Insights

Intellistack Streamline’s data safety by design: context matters

At Intellistack, data safety is not optional. It is the foundation of our Intellistack Streamline platform. Every decision about how we handle customer information begins with the same principle: data safety by design.

That principle is constant, and how we apply it to the Streamline platform varies depending on the workflow. The safest possible design for a cross-platform integration is not the same as the safest possible design for managing contracts. Both grow out of the same goal: keeping sensitive customer data under control while enabling productivity, automation, and insight.

This philosophy is already visible in the way we handle data through Streamline’s Data Fabric and our Contract Lifecycle Management (CLM) module. Both approaches interpret the same principle differently—because that’s what safety demands.

Data Fabric and integrations: zero data retention

For cross-system workflows—SaaS apps, CRMs, databases, transactional platforms—the safest stance is to retain nothing.

Streamline’s Data Fabric enables orchestration across these systems in real time without holding the underlying data in Streamline itself. Data flows through for validation, automation, or routing, but it is not stored.

  • No storage risk — nothing at rest, nothing to exfiltrate.
  • Simpler compliance — easier to satisfy sovereignty, residency, and deletion requirements.
  • Reduced attack surface — Streamline never becomes an unintended shadow repository.

Real-world example: A finance team using Streamline to sync purchase orders from NetSuite to Salesforce. With the Data Fabric, Streamline validates and routes the data but does not keep a copy. If their Salesforce account team is compromised tomorrow, Streamline is not an additional risk surface. The workflow works seamlessly without creating new liability.

This model applies across other features as well. For example, our Salesforce integration follows the same zero-retention approach, giving customers automation without adding another data store.

CLM: safety through secure centralization

Contracts are different. If Streamline refused to store them, they’d scatter across inboxes, laptops, and shared drives. Instead of reducing risk, we’d be multiplying it.

That’s why our Streamline CLM module applies the same data safety principle differently: through secure centralization.

  • One system of record eliminates uncontrolled copies.
  • Encryption and lifecycle management protect documents throughout their existence.
  • Granular access controls and audit logging ensure accountability.

Real-world example: A procurement team downloads 50 contracts to circulate via email because their CLM vendor won’t host them. Those files now sit on procurement laptops, attorney desktops, and in email archives—all outside IT’s visibility. A single stolen laptop becomes a data breach. By contrast, hosting those contracts in Streamline keeps them encrypted, access-controlled, and monitored—a single defensible repository instead of 50 uncontrolled copies.

Here, the safest approach is not zero retention, but purposeful retention under strict controls.

Customer choice within safe boundaries

While we design for data safety by default, we also recognize that customers must retain agency.

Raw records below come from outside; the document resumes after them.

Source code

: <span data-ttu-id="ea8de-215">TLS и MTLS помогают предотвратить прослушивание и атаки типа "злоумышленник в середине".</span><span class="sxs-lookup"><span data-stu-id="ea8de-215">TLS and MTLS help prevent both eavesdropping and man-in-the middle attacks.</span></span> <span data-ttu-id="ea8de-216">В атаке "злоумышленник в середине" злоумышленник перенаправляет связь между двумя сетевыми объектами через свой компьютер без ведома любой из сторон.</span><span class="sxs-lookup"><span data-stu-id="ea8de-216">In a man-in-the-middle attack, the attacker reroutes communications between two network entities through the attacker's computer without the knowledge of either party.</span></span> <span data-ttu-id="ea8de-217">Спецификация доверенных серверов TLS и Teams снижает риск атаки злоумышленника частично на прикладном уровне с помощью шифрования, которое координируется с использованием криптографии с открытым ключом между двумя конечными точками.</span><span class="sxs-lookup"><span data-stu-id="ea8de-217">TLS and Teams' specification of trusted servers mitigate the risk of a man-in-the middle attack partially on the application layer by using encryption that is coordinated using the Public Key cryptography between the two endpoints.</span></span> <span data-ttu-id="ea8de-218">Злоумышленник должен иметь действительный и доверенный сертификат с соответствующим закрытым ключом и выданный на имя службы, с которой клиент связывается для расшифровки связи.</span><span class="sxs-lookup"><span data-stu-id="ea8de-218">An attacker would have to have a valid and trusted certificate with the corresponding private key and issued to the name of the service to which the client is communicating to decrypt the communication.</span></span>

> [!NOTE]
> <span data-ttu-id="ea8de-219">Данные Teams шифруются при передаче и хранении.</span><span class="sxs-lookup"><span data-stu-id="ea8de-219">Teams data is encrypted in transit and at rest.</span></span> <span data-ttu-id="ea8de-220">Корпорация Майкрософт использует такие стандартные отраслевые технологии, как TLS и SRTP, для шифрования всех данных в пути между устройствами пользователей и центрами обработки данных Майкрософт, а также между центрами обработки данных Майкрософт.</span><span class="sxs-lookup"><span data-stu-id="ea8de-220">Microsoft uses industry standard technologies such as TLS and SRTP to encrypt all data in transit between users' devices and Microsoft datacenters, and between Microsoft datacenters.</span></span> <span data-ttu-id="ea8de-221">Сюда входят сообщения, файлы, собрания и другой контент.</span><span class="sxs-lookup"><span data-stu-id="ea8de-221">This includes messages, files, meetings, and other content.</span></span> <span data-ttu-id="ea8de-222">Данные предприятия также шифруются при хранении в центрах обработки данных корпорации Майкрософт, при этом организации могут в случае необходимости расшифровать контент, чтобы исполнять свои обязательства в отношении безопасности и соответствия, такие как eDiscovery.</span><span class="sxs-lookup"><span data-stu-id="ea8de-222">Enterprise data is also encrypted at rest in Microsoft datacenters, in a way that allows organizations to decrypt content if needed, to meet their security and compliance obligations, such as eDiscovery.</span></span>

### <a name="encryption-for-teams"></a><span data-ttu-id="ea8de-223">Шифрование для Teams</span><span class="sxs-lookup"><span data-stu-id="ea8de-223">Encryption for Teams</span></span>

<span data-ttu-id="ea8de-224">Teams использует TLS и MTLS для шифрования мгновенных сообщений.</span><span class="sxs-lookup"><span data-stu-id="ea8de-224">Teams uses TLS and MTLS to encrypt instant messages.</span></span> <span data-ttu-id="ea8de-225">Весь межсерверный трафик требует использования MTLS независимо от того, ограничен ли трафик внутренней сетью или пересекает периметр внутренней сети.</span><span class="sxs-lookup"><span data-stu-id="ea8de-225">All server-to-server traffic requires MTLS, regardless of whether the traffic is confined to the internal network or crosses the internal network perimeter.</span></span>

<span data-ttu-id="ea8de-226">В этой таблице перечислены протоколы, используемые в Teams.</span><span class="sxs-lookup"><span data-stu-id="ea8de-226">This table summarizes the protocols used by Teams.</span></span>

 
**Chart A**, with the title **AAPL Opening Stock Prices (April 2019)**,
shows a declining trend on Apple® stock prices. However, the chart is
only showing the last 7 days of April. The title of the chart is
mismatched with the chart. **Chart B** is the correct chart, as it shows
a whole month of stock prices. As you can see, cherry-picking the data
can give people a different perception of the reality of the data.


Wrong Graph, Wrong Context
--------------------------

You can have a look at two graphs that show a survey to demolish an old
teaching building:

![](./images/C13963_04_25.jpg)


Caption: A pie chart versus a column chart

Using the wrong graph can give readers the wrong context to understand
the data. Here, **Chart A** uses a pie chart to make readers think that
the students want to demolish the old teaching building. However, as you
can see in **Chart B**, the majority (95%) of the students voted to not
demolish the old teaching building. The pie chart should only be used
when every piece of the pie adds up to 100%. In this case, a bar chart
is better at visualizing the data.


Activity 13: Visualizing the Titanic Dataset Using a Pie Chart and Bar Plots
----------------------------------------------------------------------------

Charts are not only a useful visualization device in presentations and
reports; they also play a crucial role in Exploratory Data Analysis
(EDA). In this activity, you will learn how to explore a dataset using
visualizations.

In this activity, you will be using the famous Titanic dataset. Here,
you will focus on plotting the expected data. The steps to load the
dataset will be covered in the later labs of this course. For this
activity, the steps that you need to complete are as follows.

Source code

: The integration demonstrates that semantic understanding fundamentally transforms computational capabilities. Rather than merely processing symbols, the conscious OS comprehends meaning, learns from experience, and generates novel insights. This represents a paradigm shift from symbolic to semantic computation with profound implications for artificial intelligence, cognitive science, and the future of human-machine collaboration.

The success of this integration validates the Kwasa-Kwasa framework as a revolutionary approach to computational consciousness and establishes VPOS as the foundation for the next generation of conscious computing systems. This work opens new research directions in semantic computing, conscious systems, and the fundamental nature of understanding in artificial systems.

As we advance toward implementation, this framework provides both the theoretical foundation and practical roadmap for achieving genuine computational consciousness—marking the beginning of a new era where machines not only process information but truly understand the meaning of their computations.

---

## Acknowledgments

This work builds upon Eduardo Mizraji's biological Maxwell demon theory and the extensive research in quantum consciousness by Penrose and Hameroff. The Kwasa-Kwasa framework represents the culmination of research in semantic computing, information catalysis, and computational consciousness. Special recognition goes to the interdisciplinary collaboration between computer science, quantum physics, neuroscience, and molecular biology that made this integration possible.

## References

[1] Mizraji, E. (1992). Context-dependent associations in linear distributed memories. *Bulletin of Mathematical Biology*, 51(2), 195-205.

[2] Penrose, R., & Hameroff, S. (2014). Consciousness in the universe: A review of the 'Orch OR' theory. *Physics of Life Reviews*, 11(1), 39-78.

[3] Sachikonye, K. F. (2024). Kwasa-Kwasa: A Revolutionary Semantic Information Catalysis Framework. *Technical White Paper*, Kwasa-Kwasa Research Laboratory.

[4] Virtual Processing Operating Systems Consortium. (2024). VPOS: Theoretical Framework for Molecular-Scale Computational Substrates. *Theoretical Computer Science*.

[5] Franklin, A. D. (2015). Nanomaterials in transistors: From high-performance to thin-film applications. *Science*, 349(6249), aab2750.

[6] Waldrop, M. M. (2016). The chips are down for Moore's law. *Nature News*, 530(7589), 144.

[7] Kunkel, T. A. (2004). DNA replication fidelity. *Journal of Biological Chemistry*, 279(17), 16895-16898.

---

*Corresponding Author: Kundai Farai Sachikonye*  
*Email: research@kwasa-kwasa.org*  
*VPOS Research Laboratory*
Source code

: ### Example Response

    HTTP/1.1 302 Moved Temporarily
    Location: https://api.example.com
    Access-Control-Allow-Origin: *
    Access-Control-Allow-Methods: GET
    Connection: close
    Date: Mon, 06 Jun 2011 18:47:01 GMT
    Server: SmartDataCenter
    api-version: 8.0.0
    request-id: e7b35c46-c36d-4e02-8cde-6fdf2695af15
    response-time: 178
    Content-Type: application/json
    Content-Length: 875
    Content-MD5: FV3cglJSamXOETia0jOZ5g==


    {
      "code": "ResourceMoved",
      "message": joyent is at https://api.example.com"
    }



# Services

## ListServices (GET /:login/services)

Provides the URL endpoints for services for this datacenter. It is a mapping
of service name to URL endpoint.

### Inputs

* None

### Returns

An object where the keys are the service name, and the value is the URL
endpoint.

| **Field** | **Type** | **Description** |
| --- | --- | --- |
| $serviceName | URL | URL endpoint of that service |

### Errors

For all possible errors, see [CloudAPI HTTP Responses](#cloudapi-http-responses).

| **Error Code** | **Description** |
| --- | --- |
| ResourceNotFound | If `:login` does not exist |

Some organizations want us to hold data for workflow purposes, archiving, or compliance. They may need to upload or download documents, share with external parties, or apply policies that differ from our defaults.

Streamline supports this flexibility by allowing customers to make informed risk decisions within the guardrails of their organization’s policies.

This avoids two extremes:

  • Rigid dogmatism that forces unsafe workarounds.
  • Unbounded flexibility that undermines safety.

Instead, we provide safe defaults plus choice, ensuring that the system is both secure and usable.

AI training: metadata only

Our approach to AI follows the same principle. Many vendors quietly use customer data as training fuel. We see that as a breach of trust.

Streamline will never train on customer content. We only train on metadata: workflow patterns, approval sequences, document layouts. That’s enough to make Streamline smarter without ever exposing actual customer data.

Real-world example: When we see that most customers build approval chains in a three-step sequence—procurement, legal, finance—we can optimize defaults and recommendations. But the system never learns the contents of their contracts or the terms inside them.

Note: to learn more about AI and data security, view this article by Intellistack’s Privacy Counsel. 

One principle, many applications

This is Streamline’s data safety by design in practice:

  • Data Fabric → Safety through Zero Data Retention.
  • CLM → Safety through Secure Centralization.
  • Customer Choice → Safety by default, with controlled flexibility.
  • AI → Safety through Metadata-Only Training.
  • Additional Integrations and Features (e.g., Salesforce) → The same principle, applied contextually.

Not one-size-fits-all. Not rigid dogma. Instead, a principle intelligently applied to reduce real-world risk while respecting customer needs.

Conclusion: design for safety, allow safe choices

Intellistack’s philosophy for our Streamline platform is clear: design for safety, then allow safe choices. Zero retention where it reduces risk. Centralization where it prevents sprawl. Flexibility where organizations need control. And firm guardrails where trust is at stake.

By balancing safety, context, and customer agency, we ensure that data protection isn’t just a theory on paper—it’s lived reality across every workflow and every feature.